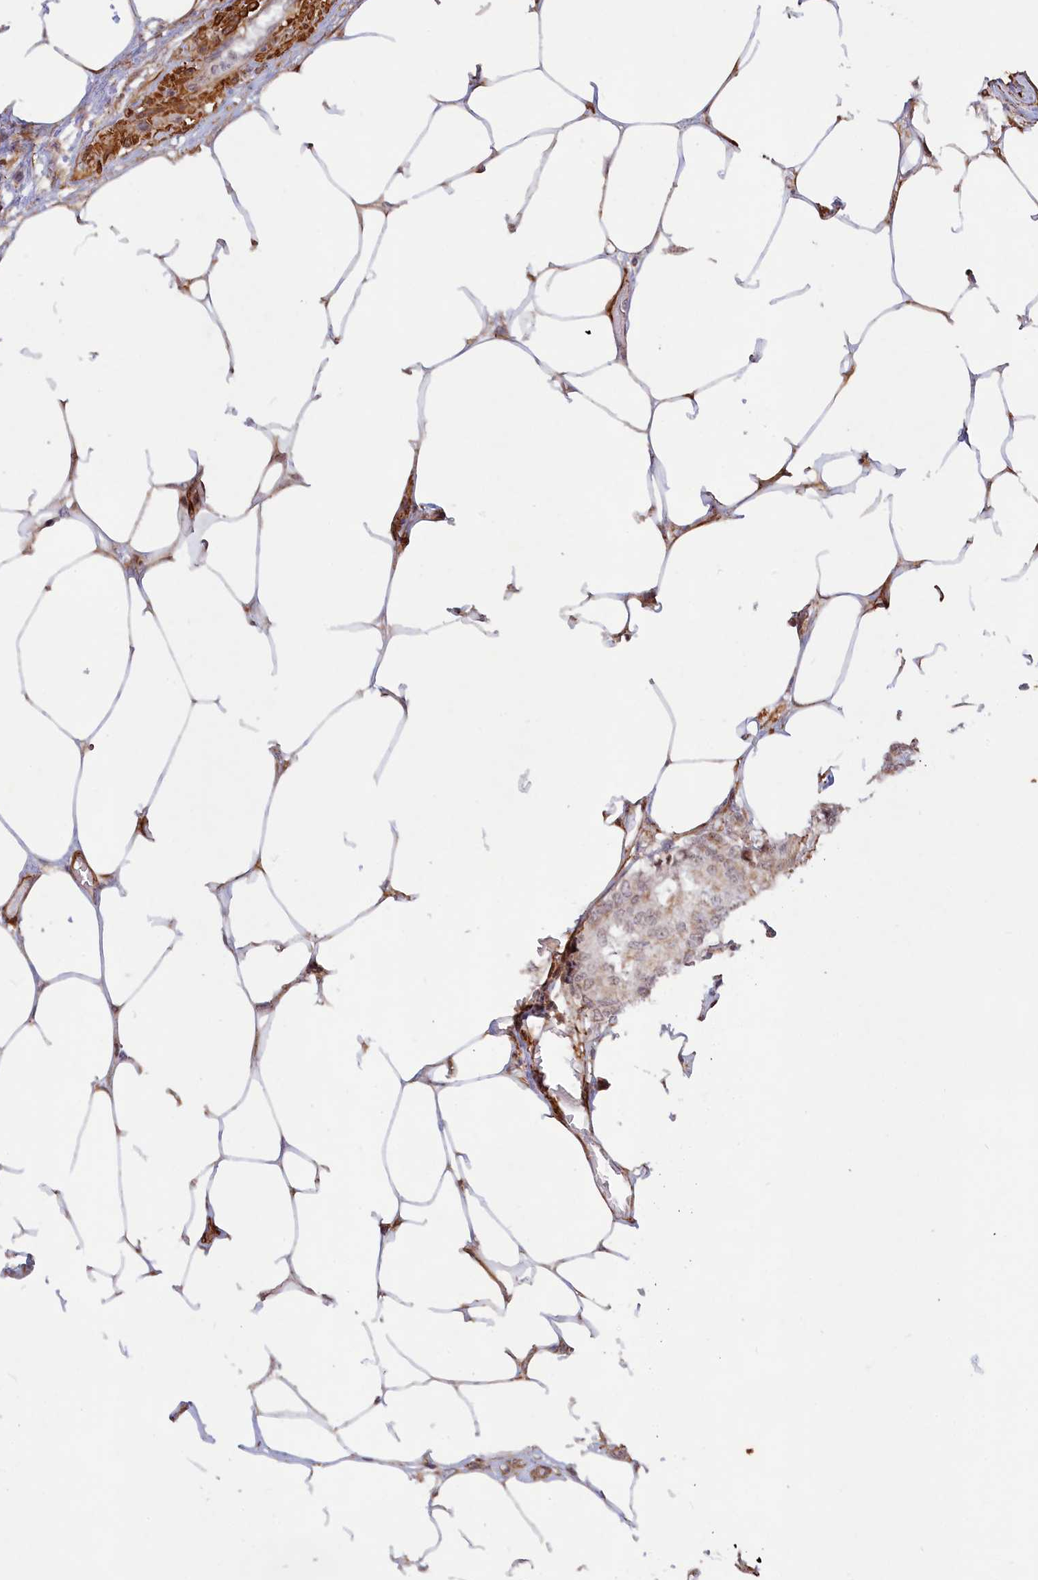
{"staining": {"intensity": "weak", "quantity": "25%-75%", "location": "cytoplasmic/membranous"}, "tissue": "breast cancer", "cell_type": "Tumor cells", "image_type": "cancer", "snomed": [{"axis": "morphology", "description": "Duct carcinoma"}, {"axis": "topography", "description": "Breast"}], "caption": "Tumor cells reveal weak cytoplasmic/membranous expression in about 25%-75% of cells in invasive ductal carcinoma (breast).", "gene": "CCDC154", "patient": {"sex": "female", "age": 75}}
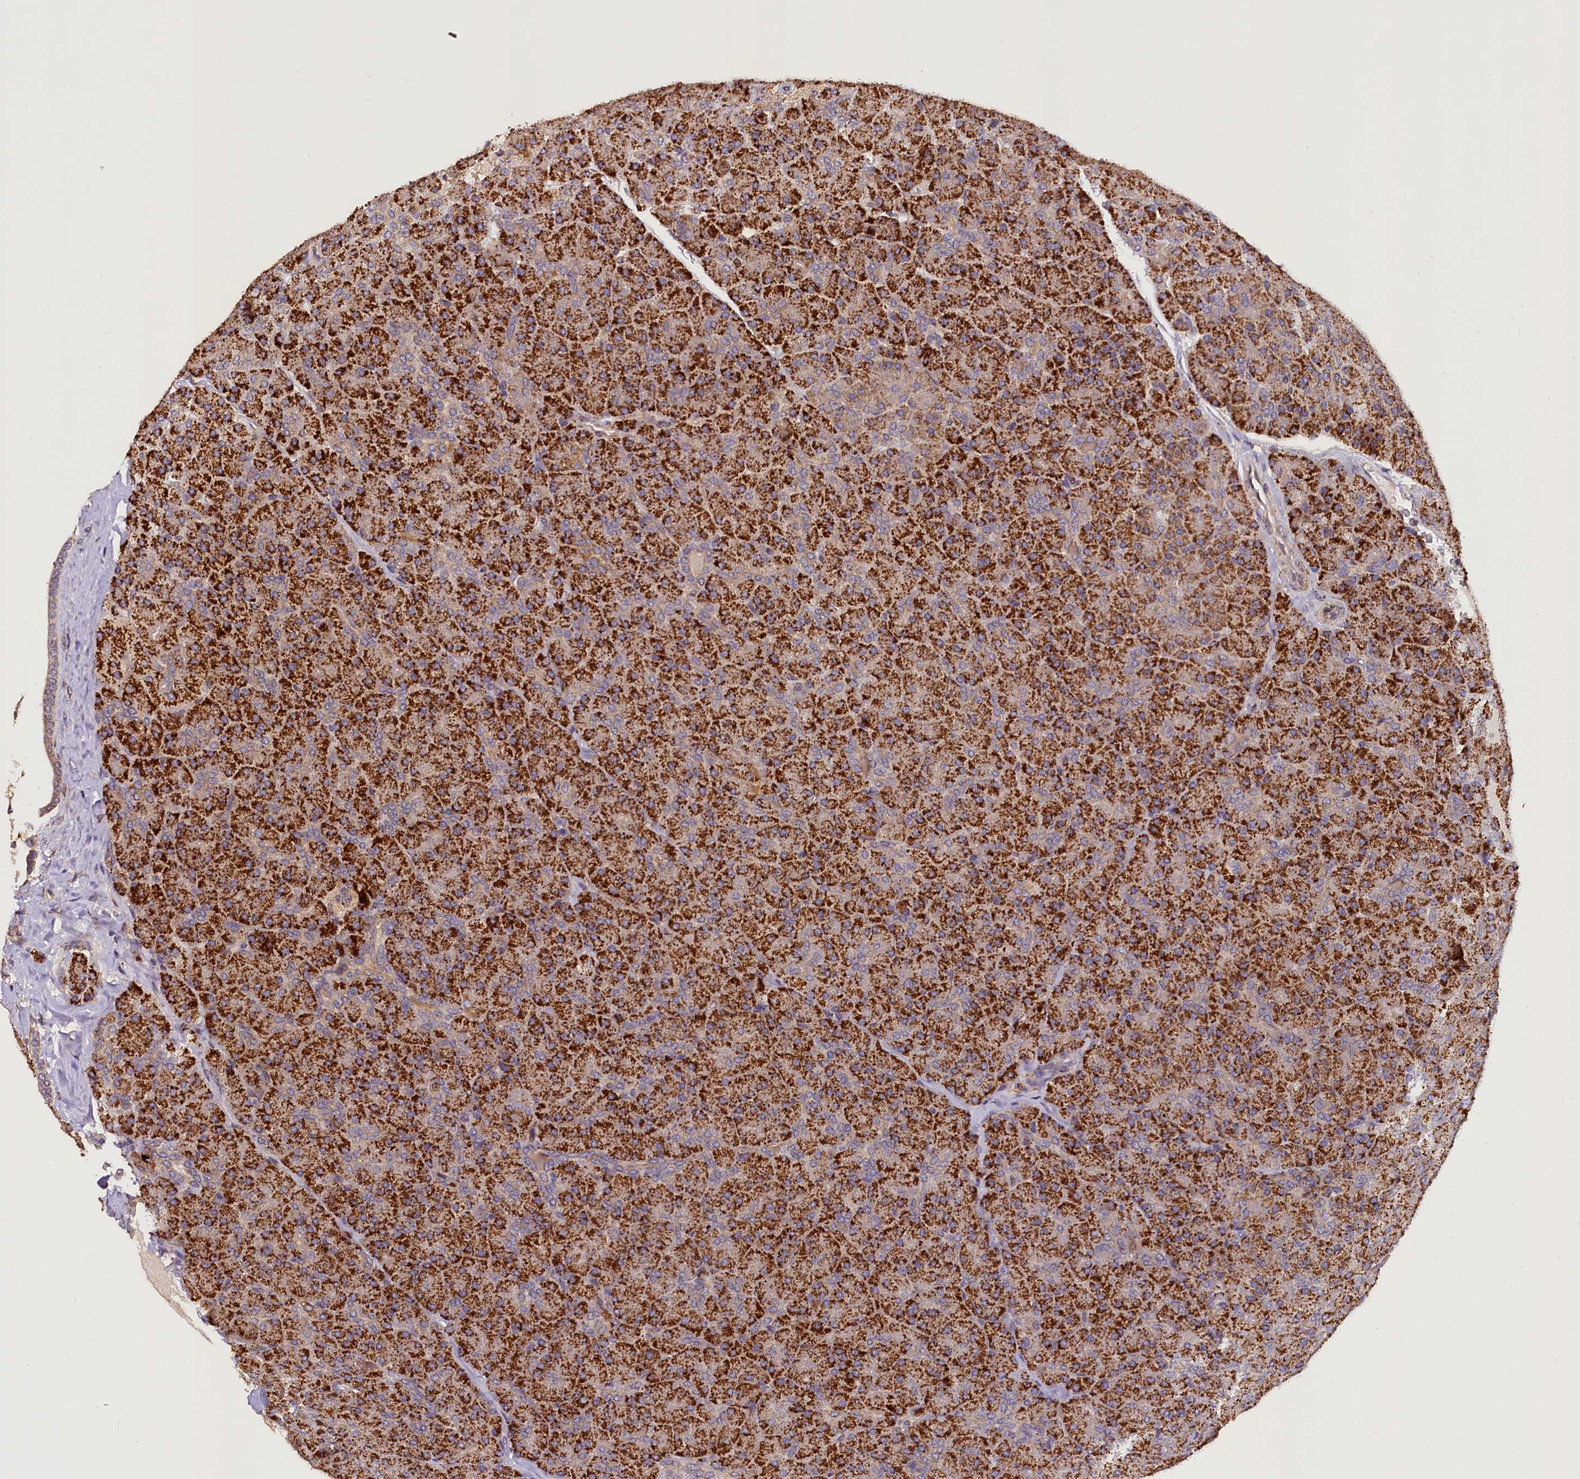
{"staining": {"intensity": "strong", "quantity": "25%-75%", "location": "cytoplasmic/membranous"}, "tissue": "pancreas", "cell_type": "Exocrine glandular cells", "image_type": "normal", "snomed": [{"axis": "morphology", "description": "Normal tissue, NOS"}, {"axis": "topography", "description": "Pancreas"}], "caption": "Immunohistochemical staining of unremarkable human pancreas exhibits high levels of strong cytoplasmic/membranous staining in about 25%-75% of exocrine glandular cells.", "gene": "SUPV3L1", "patient": {"sex": "male", "age": 36}}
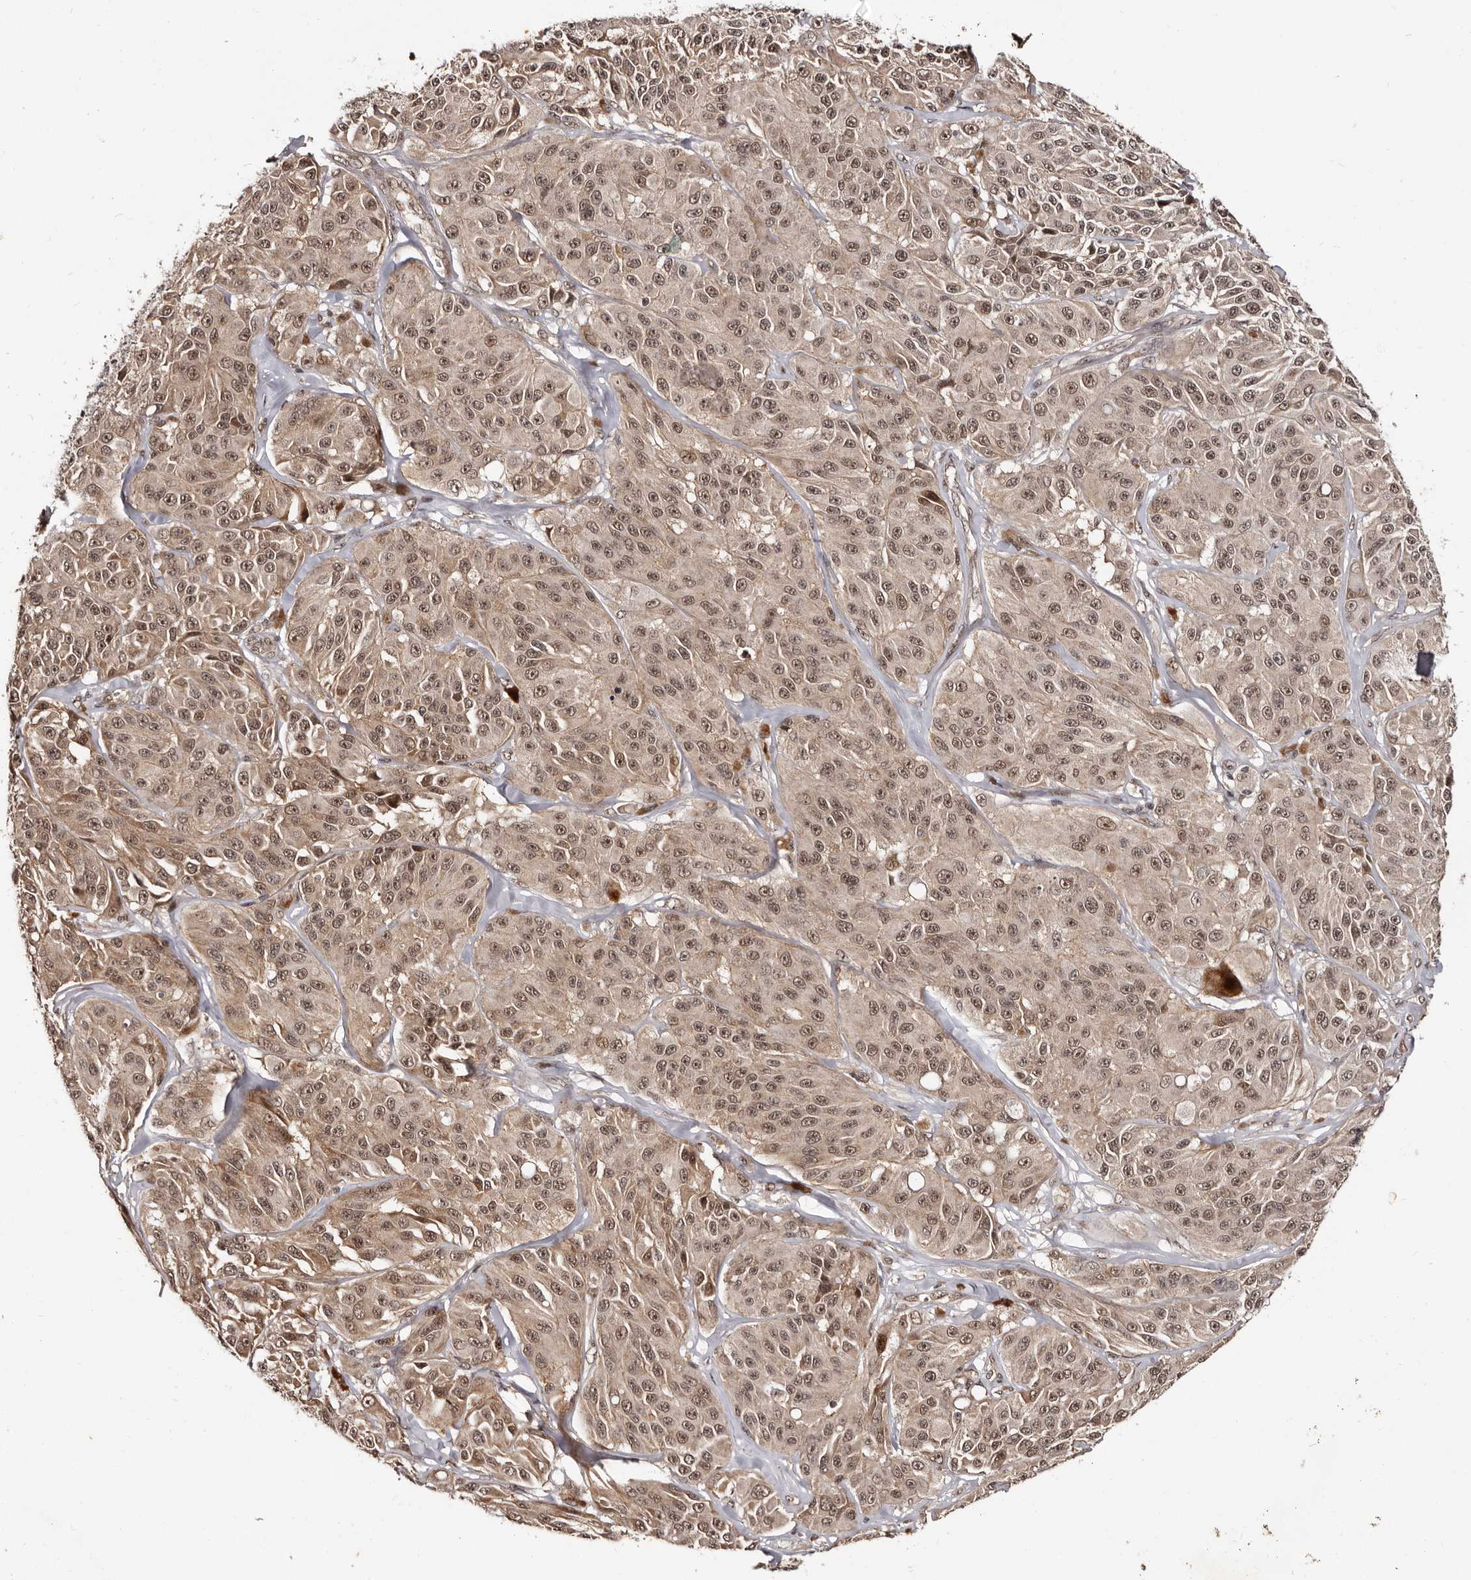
{"staining": {"intensity": "moderate", "quantity": ">75%", "location": "cytoplasmic/membranous,nuclear"}, "tissue": "melanoma", "cell_type": "Tumor cells", "image_type": "cancer", "snomed": [{"axis": "morphology", "description": "Malignant melanoma, NOS"}, {"axis": "topography", "description": "Skin"}], "caption": "The histopathology image reveals a brown stain indicating the presence of a protein in the cytoplasmic/membranous and nuclear of tumor cells in malignant melanoma.", "gene": "TBC1D22B", "patient": {"sex": "male", "age": 84}}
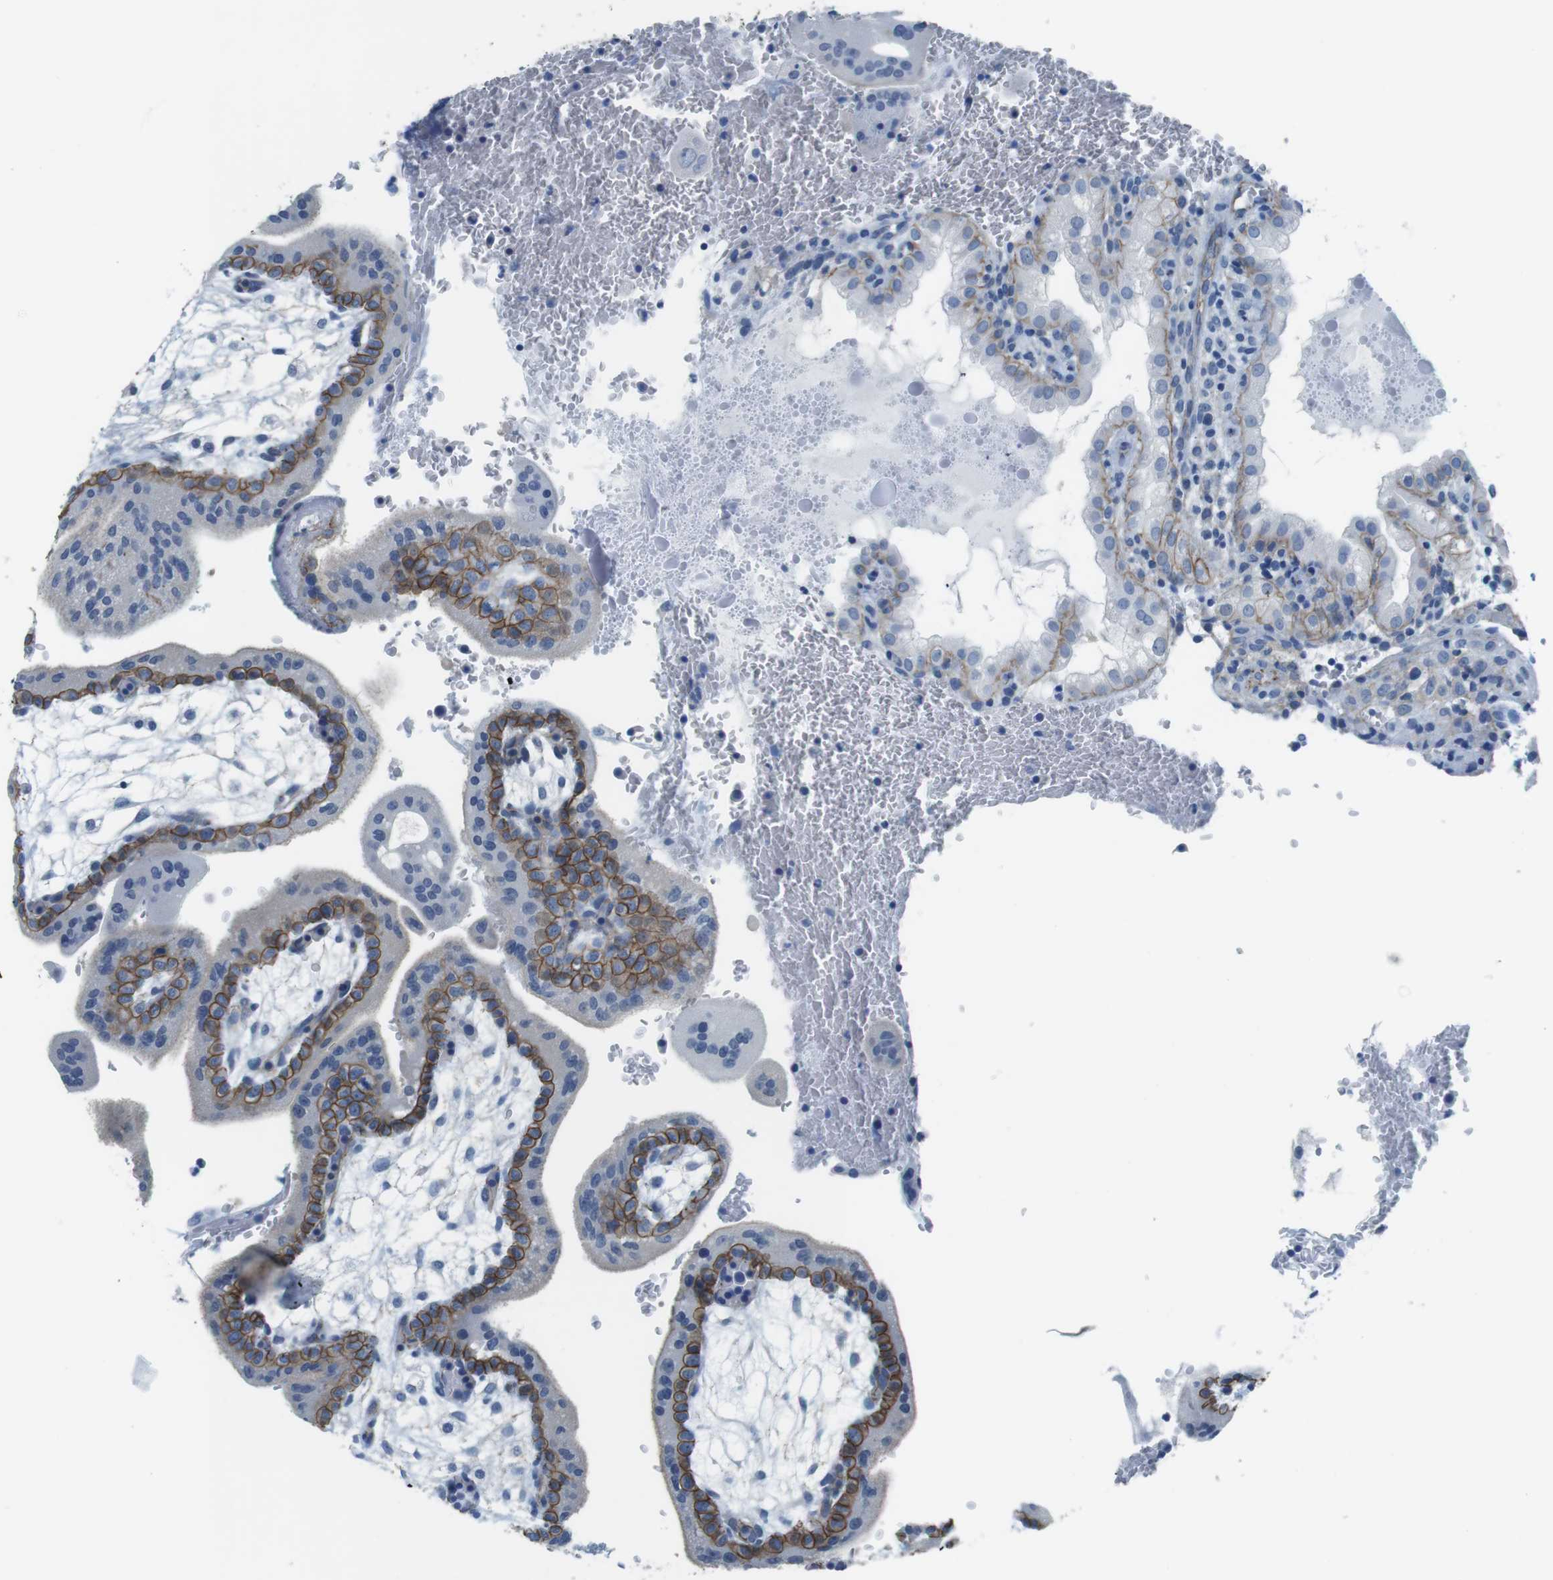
{"staining": {"intensity": "moderate", "quantity": "25%-75%", "location": "cytoplasmic/membranous"}, "tissue": "placenta", "cell_type": "Trophoblastic cells", "image_type": "normal", "snomed": [{"axis": "morphology", "description": "Normal tissue, NOS"}, {"axis": "topography", "description": "Placenta"}], "caption": "Immunohistochemistry (IHC) (DAB) staining of normal human placenta demonstrates moderate cytoplasmic/membranous protein positivity in approximately 25%-75% of trophoblastic cells. (Brightfield microscopy of DAB IHC at high magnification).", "gene": "SLC6A6", "patient": {"sex": "female", "age": 35}}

What you are asked to do
Extract word for word every line from the line that contains "histopathology image reveals" to the final line of the data, both included, and nothing else; skip the pictures.

Completed exercise
{"staining": {"intensity": "moderate", "quantity": ">75%", "location": "cytoplasmic/membranous,nuclear"}, "tissue": "melanoma", "cell_type": "Tumor cells", "image_type": "cancer", "snomed": [{"axis": "morphology", "description": "Malignant melanoma, NOS"}, {"axis": "topography", "description": "Skin"}], "caption": "The histopathology image reveals a brown stain indicating the presence of a protein in the cytoplasmic/membranous and nuclear of tumor cells in malignant melanoma.", "gene": "TBC1D22B", "patient": {"sex": "male", "age": 84}}
{"staining": {"intensity": "moderate", "quantity": "25%-75%", "location": "cytoplasmic/membranous"}, "tissue": "placenta", "cell_type": "Trophoblastic cells", "image_type": "normal", "snomed": [{"axis": "morphology", "description": "Normal tissue, NOS"}, {"axis": "topography", "description": "Placenta"}], "caption": "Immunohistochemistry (IHC) (DAB) staining of normal human placenta demonstrates moderate cytoplasmic/membranous protein positivity in approximately 25%-75% of trophoblastic cells. (Brightfield microscopy of DAB IHC at high magnification).", "gene": "SLC6A6", "patient": {"sex": "female", "age": 35}}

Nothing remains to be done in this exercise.